Surgical Pathology, Department of Medical and Surgical Sciences, University of Padua, Padua, Italy.
Acta Otorhinolaryngol Ital. 2009 Dec;29(6):321-5.
The sentinel lymph node was defined as the first lymph node to receive drainage from a primary cancer. The aims of this study were to investigate the efficacy of radiocolloid lymphoscintigraphy and of the hand-held gamma probe procedure for sentinel lymph node biopsy in papillary thyroid carcinoma and to evaluate these results in clinical staging. A total of 99 consecutive papillary thyroid carcinoma patients entered the study. Patients underwent radiocolloid lymphoscintigraphy before surgery. Intra-operative sentinel lymph node localization was performed using a hand-held gamma probe. Patients were observed at follow-up at 2 and 6 months and, thereafter, yearly. Sequential lymphoscintigraphy was able to identify at least one sentinel lymph node in 98/99 cases (99%), using intra-operative hand-held gamma probe, the surgeon was able to detect at least one sentinel lymph node in all cases. Sentinel lymph node metastases were diagnosed in 49%. Overall, 79 patients underwent ablative (131)I therapy. The median value of thyroglobulin in N0 vs. N1 patients was 1 ng/ml vs. 1.9 ng/ml (p = 0.03) and 0.2 ng/ml vs. 1 ng/ml (p = 0.001) before and after (131)I therapy, respectively. The pre-operative lymphoscintigraphy and the intra-operative gamma probe offer significant advantages over the vital dye technique, described in our previous experience. The rate of nodal involvement (49%) is very high considering that no patients had clinically palpable nodes or suspected at echography. (131)I whole body scan and thyroglobulin measurements confirmed sentinel lymph node in papillary thyroid carcinoma as a reliable procedure. In patients classified N0, by sentinel lymph node biopsy, ablative (131)I therapy could be avoided.

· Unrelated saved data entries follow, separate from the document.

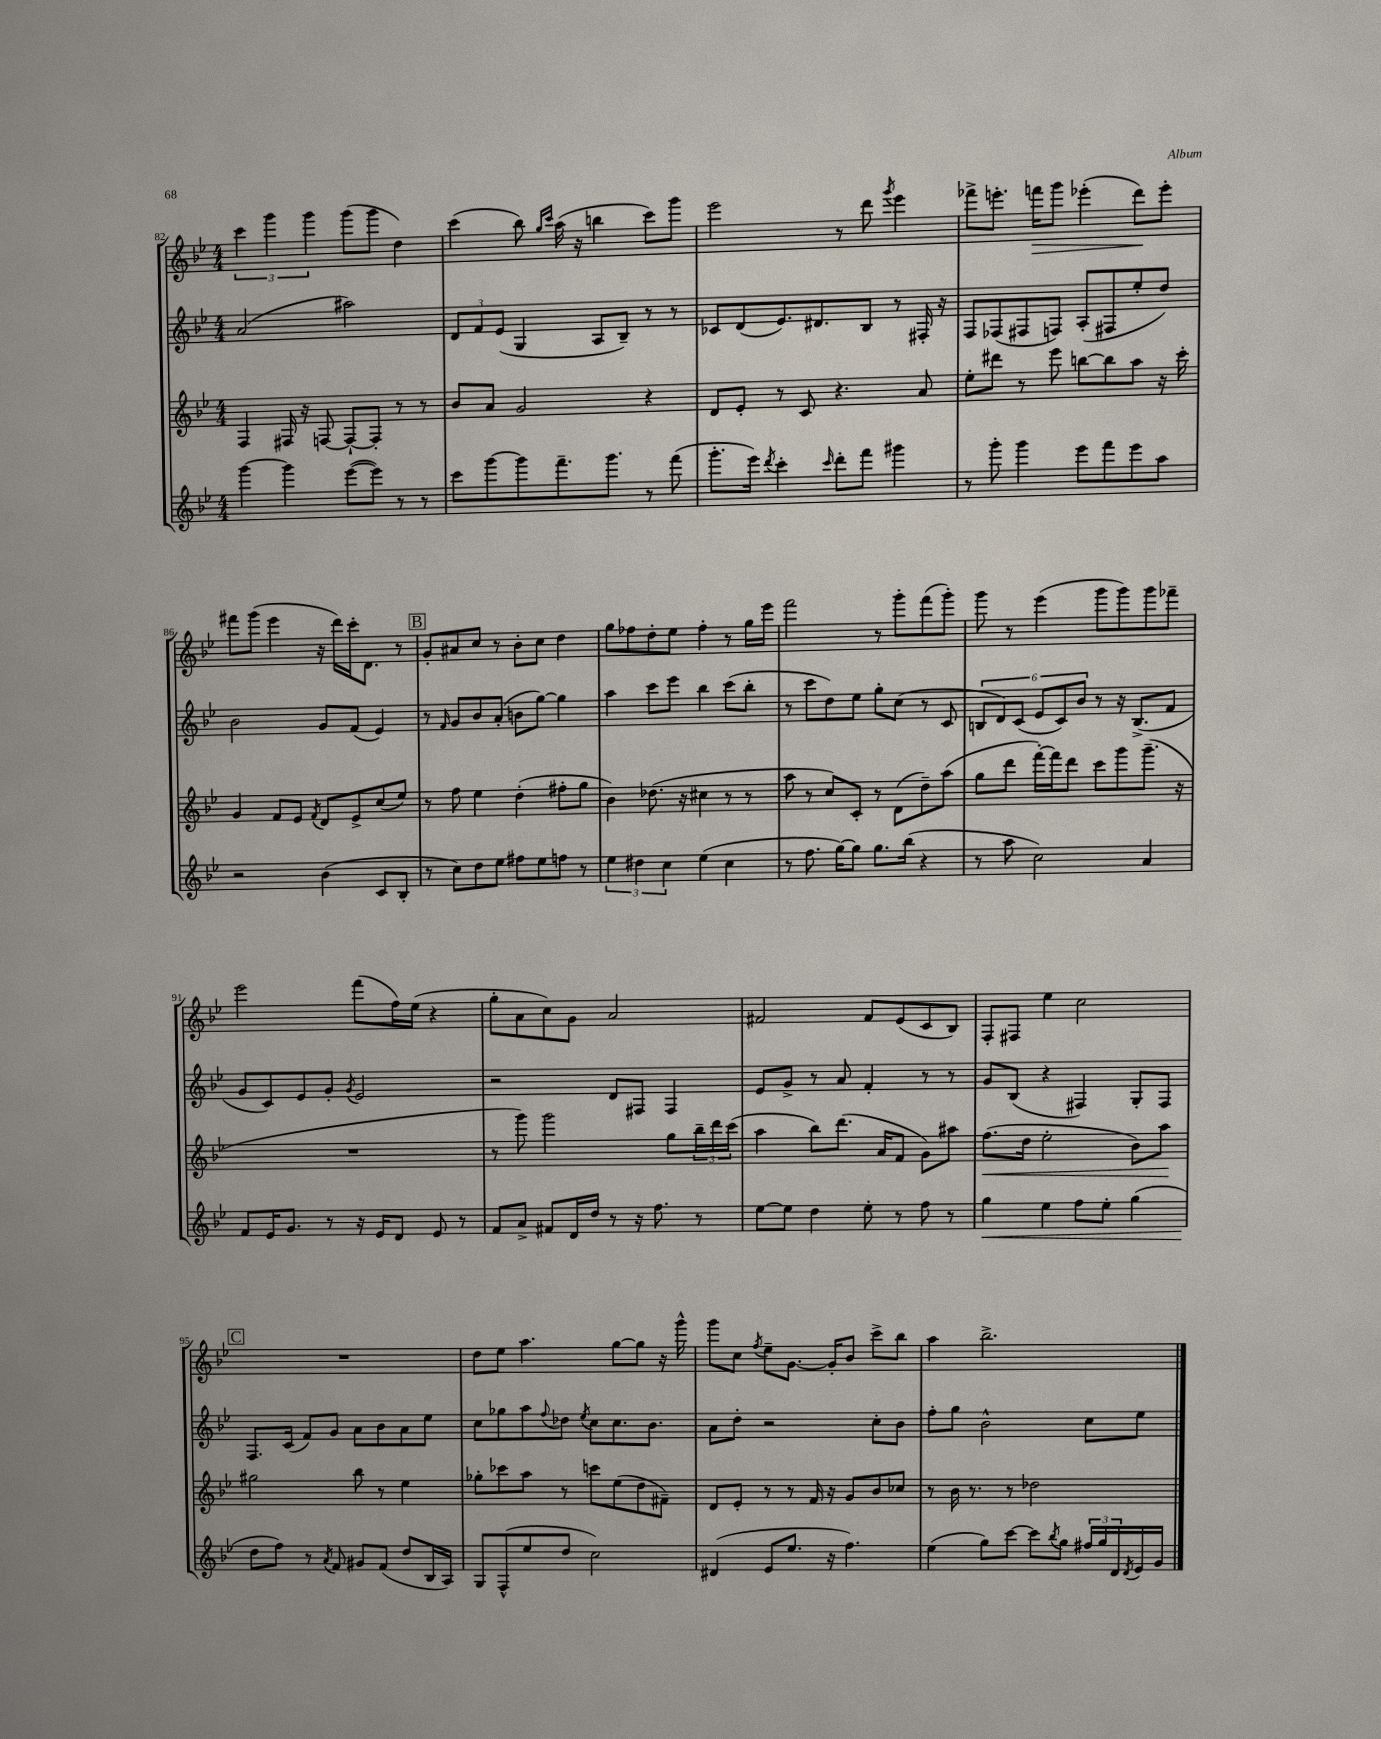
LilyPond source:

<<
\new StaffGroup <<
\new Staff = "s0" {
    \clef treble \key bes \major \numericTimeSignature \time 4/4
    \tuplet 3/2 { c'''4 g'''4 g'''4 } g'''8( g'''8 d''4) |
    c'''4( bes''8) \grace { g''16 c'''16 } a''16( r16 b''4 c'''8) g'''8 |
    ees'''2 r8 d'''8 \acciaccatura { g'''8 } ees'''4 |
    fes'''8-> e'''8.-. f'''16\> g'''8 ees'''4-.( d'''8\!) ees'''8-. |
    fis'''8 g'''8( ees'''4 r16 d'''16) c'''16-. d'8. r8 |
    \mark \markup { \box "B" } g'8-. ais'8 c''8 r8 bes'8-. c''8 d''4 |
    g''8 fes''8 d''8-. ees''8 fes''4-. r8 g''16 ees'''16 |
    f'''2 r8 g'''8-. f'''8( g'''8-.) |
    g'''8 r8 ees'''4( g'''8 g'''8) g'''8 fes'''8-- |
    ees'''2 f'''8( f''16) ees''16( r4 |
    g''8-. a'8 c''8) g'8 a'2 |
    fis'2 fis'8 ees'8( c'8 bes8) |
    f8-. fis8 ees''4 c''2 |
    \mark \markup { \box "C" } R1 |
    d''8 ees''8 a''4. g''8~ g''8 r16 g'''16-^ |
    g'''8 c''8 \acciaccatura { f''8 } ees''8-- g'8.~ g'16-. bes'8 c'''8-> bes''8 |
    a''4 bes''2.-> \bar "|." |
}
\new Staff = "s1" {
    \clef treble \key bes \major \numericTimeSignature \time 4/4
    a'2( ais''2) |
    \tuplet 3/2 { d'8 f'8 ees'8( } g4 a8 bes8--) r8 r8 |
    ces'8 d'8( ees'8.) dis'8. bes8 r8 fis16-. r16 |
    f8 fes8( fis8 f8) a8-.( fis8 ees''8-. d''8) |
    bes'2 g'8 f'8( ees'4) |
    \mark \markup { \box "B" } r8 \grace { f'16 } g'8 bes'8 a'8-.( b'8 g''8~) g''4 |
    a''4 c'''8 ees'''8 bes''4 c'''8( bes''8-. |
    r8 c'''8 d''8) ees''8 g''8-. c''8( r8 c'8 |
    \tuplet 6/4 { b8 d'8) c'8( ees'8 c'8) bes'8 } r8 r16 b8.->( f'8 |
    g'8 c'8) ees'8 g'8-. \acciaccatura { g'8 } ees'2 |
    r2 d'8 fis8 fis4 |
    ees'8 g'8-> r8 a'8 f'4-. r8 r8 |
    g'8 bes8( r4 fis4) g8-. fis8 |
    \mark \markup { \box "C" } f8. c'16( f'8) g'8 a'8 bes'8 a'8 ees''8 |
    c''8 ges''8 a''8 \appoggiatura { f''8 } des''8 \acciaccatura { ees''8 } c''8 c''8. bes'8. |
    a'8 d''8-. r2 c''8-. bes'8 |
    f''8-. g''8 bes'2-^ c''8 ees''8 \bar "|." |
}
\new Staff = "s2" {
    \clef treble \key bes \major \numericTimeSignature \time 4/4
    f4 fis16 r16 f8~ f8~-! f8-. r8 r8 |
    bes'8 a'8 g'2 r4 |
    d'8 ees'8-. r8 c'8 r4. a'8 |
    ees''8-. dis'''8 r8 ees'''8 b''8~ b''8 a''8 r16 c'''16-. |
    g'4 f'8 ees'8 \acciaccatura { f'8 } d'8 ees'8-> c''8( ees''8) |
    \mark \markup { \box "B" } r8 f''8 ees''4 d''4-.( fis''8-. g''8 |
    bes'4) des''8.( r16 cis''4 r8 r8 |
    a''8 r8 c''8) c'8-. r8 d'8( d''8--) a''8( |
    g''8 d'''8 f'''16~-.) f'''16 d'''8 c'''8 g'''8 g'''8.--( r16 |
    R1 |
    r8 g'''8) g'''2 g''8 \tuplet 3/2 { bes''16-- d'''16 c'''16( } |
    a''4 bes''8) d'''8.( a'16 f'8 g'8) ais''8 |
    f''8.\<( d''16 ees''2-. bes'8) a''8\! |
    \mark \markup { \box "C" } gis''2 bes''8 r8 ees''4 |
    ges''8-. ces'''8 a''8 r8 c'''8 ees''8( d''8 fis'8--) |
    d'8 ees'8-. r8 r8 f'16 r16 g'8 bes'8 ces''8 |
    r8 bes'16 r8. r8 des''2 \bar "|." |
}
\new Staff = "s3" {
    \clef treble \key bes \major \numericTimeSignature \time 4/4
    g'''4~ g'''4 ees'''8~( ees'''8) r8 r8 |
    c'''8 g'''8~ g'''8 f'''8.-- g'''8. r8 f'''8( |
    g'''8.-. ees'''16) \acciaccatura { d'''8 } c'''4-. \grace { c'''16 } d'''8-. f'''8 gis'''4 |
    r8 g'''8-. g'''4 ees'''8 f'''8 ees'''8 a''8 |
    r2 bes'4( c'8 bes8-. |
    \mark \markup { \box "B" } r8 c''8) d''8 ees''8 fis''8 ees''8 f''8 r8 |
    \tuplet 3/2 { ees''4 dis''4 c''4 } ees''4( c''4 |
    r8 f''8. g''16~) g''8 g''8. bes''16( r4 |
    r8 a''8 c''2) a'4 |
    f'8 ees'16 g'8. r8 r16 ees'16 d'8 ees'8 r8 |
    f'8 a'8-> fis'8 d'16 d''16 r8 r16 f''8. r8 |
    ees''8~ ees''8 d''4 ees''8-. r8 f''8 r8 |
    g''4\< ees''4 f''8 ees''8-. g''4( |
    \mark \markup { \box "C" } d''8\! f''8) r8 \acciaccatura { a'8 } f'8 gis'8 f'8( d''8 bes16 a16) |
    g8 f8-^( ees''8 d''8 c''2) |
    dis'4( ees'8 ees''8. r16 f''4.) |
    ees''4( g''8) c'''8~ c'''8 \acciaccatura { bes''8 } g''8 \tuplet 3/2 { fis''16 g''16 d'16 } \acciaccatura { d'8 } ees'16 g'16 \bar "|." |
}
>>
>>
\layout { \context { \Score currentBarNumber = #82 } }
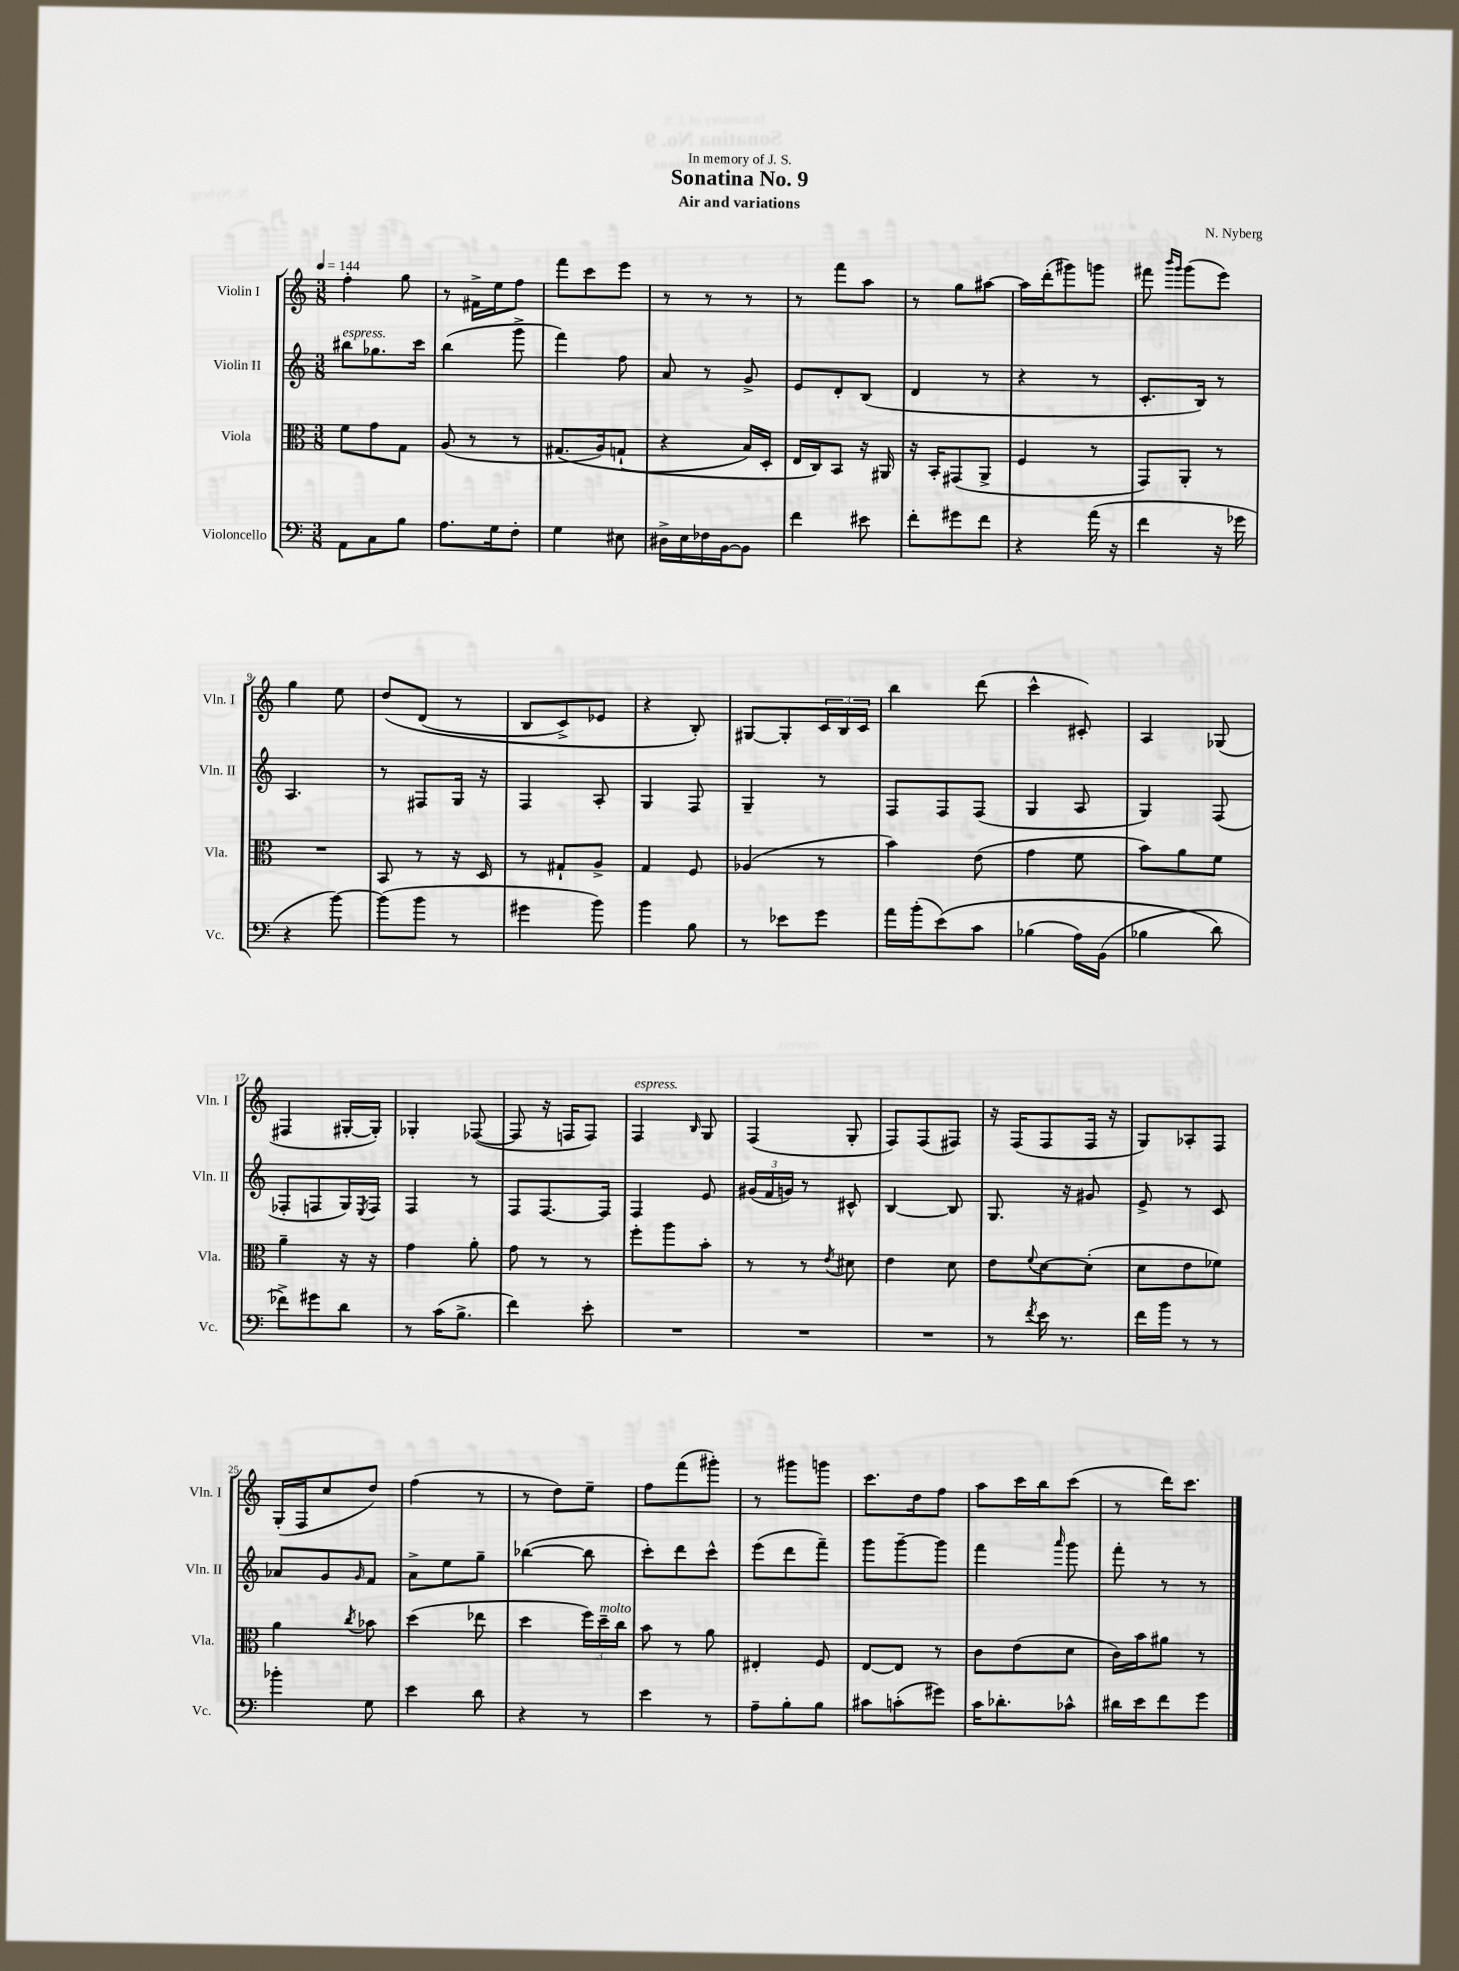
\header { title = "Sonatina No. 9" composer = "N. Nyberg" subtitle = "Air and variations" dedication = "In memory of J. S." }
<<
\new StaffGroup <<
\new Staff = "s0" \with { instrumentName = "Violin I" shortInstrumentName = "Vln. I" } {
    \clef treble \key c \major \numericTimeSignature \time 3/8 \tempo 4 = 144
    f''4-. g''8 |
    r8 fis'16-> e''16 f''8 |
    f'''8 c'''8 e'''8 |
    r8 r8 r8 |
    r8 f'''8 a''8 |
    r8 g''8 ais''8~ |
    ais''16 d'''16-.( gis'''8) g'''8 |
    fis'''8 \grace { b'''16 g'''16 } g'''8( e'''8) |
    g''4 e''8 |
    d''8\( d'8( r8 |
    b8 c'8->) ees'8 |
    r4 b8-.\) |
    gis8~ gis8-. \tuplet 3/2 { c'16 b16 c'16 } |
    b''4 d'''8( |
    c'''4-^ cis'8-.) |
    a4 ges8( |
    fis4 gis16~-. gis16-.) |
    ges4-. fes8~( |
    fes8 r16 f16 f8) |
    f4^\markup { \italic "espress." } \grace { b16 } g8 |
    f4( g8-. |
    f8) f8( fis8) |
    r16 f16( f8 f16 r16 |
    g8) aes8-. f8 |
    g16-.( f16 c''8 d''8) |
    f''4( r8 |
    r8 d''8) e''8-- |
    f''8 f'''8( gis'''8-.) |
    r8 gis'''8 g'''8 |
    c'''8. d''16 f''8 |
    a''8 c'''16 b''16 c'''8( |
    r8 d'''16) c'''8. \bar "|." |
}
\new Staff = "s1" \with { instrumentName = "Violin II" shortInstrumentName = "Vln. II" } {
    \clef treble \key c \major \numericTimeSignature \time 3/8
    bis''8^\markup { \italic "espress." } ges''8. c'''16 |
    b''4( g'''8-> |
    f'''4) f''8 |
    a'8 r8 g'8-> |
    e'8 d'8-. b8( |
    d'4 r8 |
    r4 r8 |
    c'8.-. b16) r8 |
    a4. |
    r8 fis8 g16 r16 |
    f4 a8-. |
    g4 f8 |
    g4-- r8 |
    f8 f8 f8( |
    g4 a8 |
    g4) f8( |
    fes8-. f8 g16) \acciaccatura { e8 } f16 |
    f4 r8 |
    f8 f8.~ f16 |
    f4 e'8 |
    \tuplet 3/2 { gis'16( f'16 g'16) } r8 cis'8-^ |
    b4~ b8 |
    g8. r16 gis'8 |
    e'8-> r8 c'8 |
    aes'8 g'8 \grace { g'16 } f'8 |
    a'8-> e''8 g''8-- |
    bes''4~( bes''8 |
    c'''8-.) d'''8 c'''8-^ |
    e'''8( d'''8 f'''8--) |
    g'''8 g'''8~-- g'''8 |
    f'''4 \grace { a'''16 } g'''8 |
    f'''8-. r8 r8 \bar "|." |
}
\new Staff = "s2" \with { instrumentName = "Viola" shortInstrumentName = "Vla." } {
    \clef alto \key c \major \numericTimeSignature \time 3/8
    f'8 g'8 g8 |
    a8( r8 r8 |
    gis8.\( a16) g8-!( |
    r4 b16) d16-. |
    e16 c16\) b,8 r16 ais,16 |
    r16 b,16-. gis,8( a,8-> |
    f4 r8 |
    g,8) a,8-. r8 |
    R4. |
    b,8 r8 r16 d16 |
    r8 gis8-! a8-> |
    g4 f8 |
    aes4( r8 |
    b'4) e'8( |
    g'4 f'8 |
    b'8) a'8 f'8 |
    a'4-- r16 r16 |
    g'4 a'8-. |
    g'8 r8 r8 |
    f''8-. a''8 b'8-. |
    r8 r8 \acciaccatura { e'8 } dis'8 |
    e'4 d'8 |
    e'8 \appoggiatura { f'8 } d'8~ d'8-.( |
    d'8 e'8 fes'8) |
    a'4 \acciaccatura { c''8 } bes'8 |
    d''4( ees''8 |
    d''4 \tuplet 3/2 { f''16) d''16--^\markup { \italic "molto" } c''16 } |
    b'8 r8 a'8 |
    eis4-. f8 |
    e8~ e8 r8 |
    c'8 e'8( d'8 |
    c'16) b'16 ais'8 r8 \bar "|." |
}
\new Staff = "s3" \with { instrumentName = "Violoncello" shortInstrumentName = "Vc." } {
    \clef bass \key c \major \numericTimeSignature \time 3/8
    a,8 c8 b8 |
    a8. g16 f8-. |
    g4 eis8 |
    dis16-> e16 fes16 b,16~ b,8 |
    f'4 eis'8 |
    f'8-. gis'8 f'8 |
    r4 a'16( r16 |
    f'4 r16 ges'16 |
    r4 b'8~) |
    b'8( b'8 r8 |
    gis'4 b'8) |
    b'4 b8 |
    r8 ees'8 g'8 |
    a'16 b'16-.( e'8)\( c'8 |
    bes4( a16) b,16( |
    bes4 d'8\) |
    fes'8->) gis'8 d'8 |
    r8 c'16( b8.-> |
    f'4) e'8-. |
    R4. |
    R4. |
    R4. |
    r8 \acciaccatura { f'8 } e'16 r8. |
    f'16 b'16 r8 r8 |
    bes'4-. g8 |
    e'4 d'8 |
    r4 r8 |
    e'4 r8 |
    a8-- b8-. b8 |
    cis'8 c'8-.( gis'8) |
    c'16 des'8.-. ces'8-^ |
    dis'16 e'16 f'8 g'8 \bar "|." |
}
>>
>>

前哨淋巴结被定义为接收原发性癌症引流的第一个淋巴结。本研究的目的是探讨放射性胶体淋巴闪烁显像和手持式伽马探针在甲状腺乳头状癌前哨淋巴结活检中的作用,并评估其在临床分期中的结果。共有 99 例连续的甲状腺乳头状癌患者进入研究。患者在手术前接受放射性胶体淋巴闪烁显像。术中使用手持式伽马探针进行前哨淋巴结定位。患者在术后 2 个月和 6 个月进行随访,此后每年进行一次随访。连续淋巴闪烁显像能够在 98/99 例(99%)中识别至少一个前哨淋巴结,使用术中手持式伽马探针,外科医生能够在所有病例中检测到至少一个前哨淋巴结。诊断出前哨淋巴结转移 49%。总体而言,79 例患者接受了消融性(131)I 治疗。N0 与 N1 患者的甲状腺球蛋白中位数分别为 1ng/ml 与 1.9ng/ml(p=0.03)和 0.2ng/ml 与 1ng/ml(p=0.001),分别在(131)I 治疗前后。与我们之前的经验中描述的活染料技术相比,术前淋巴闪烁显像和术中伽马探针提供了显著的优势。考虑到没有患者有临床可触及的淋巴结或超声检查怀疑有淋巴结,前哨淋巴结受累率(49%)非常高。(131)I 全身扫描和甲状腺球蛋白测量证实了甲状腺乳头状癌前哨淋巴结活检是一种可靠的方法。在前哨淋巴结活检分类为 N0 的患者中,可以避免消融性(131)I 治疗。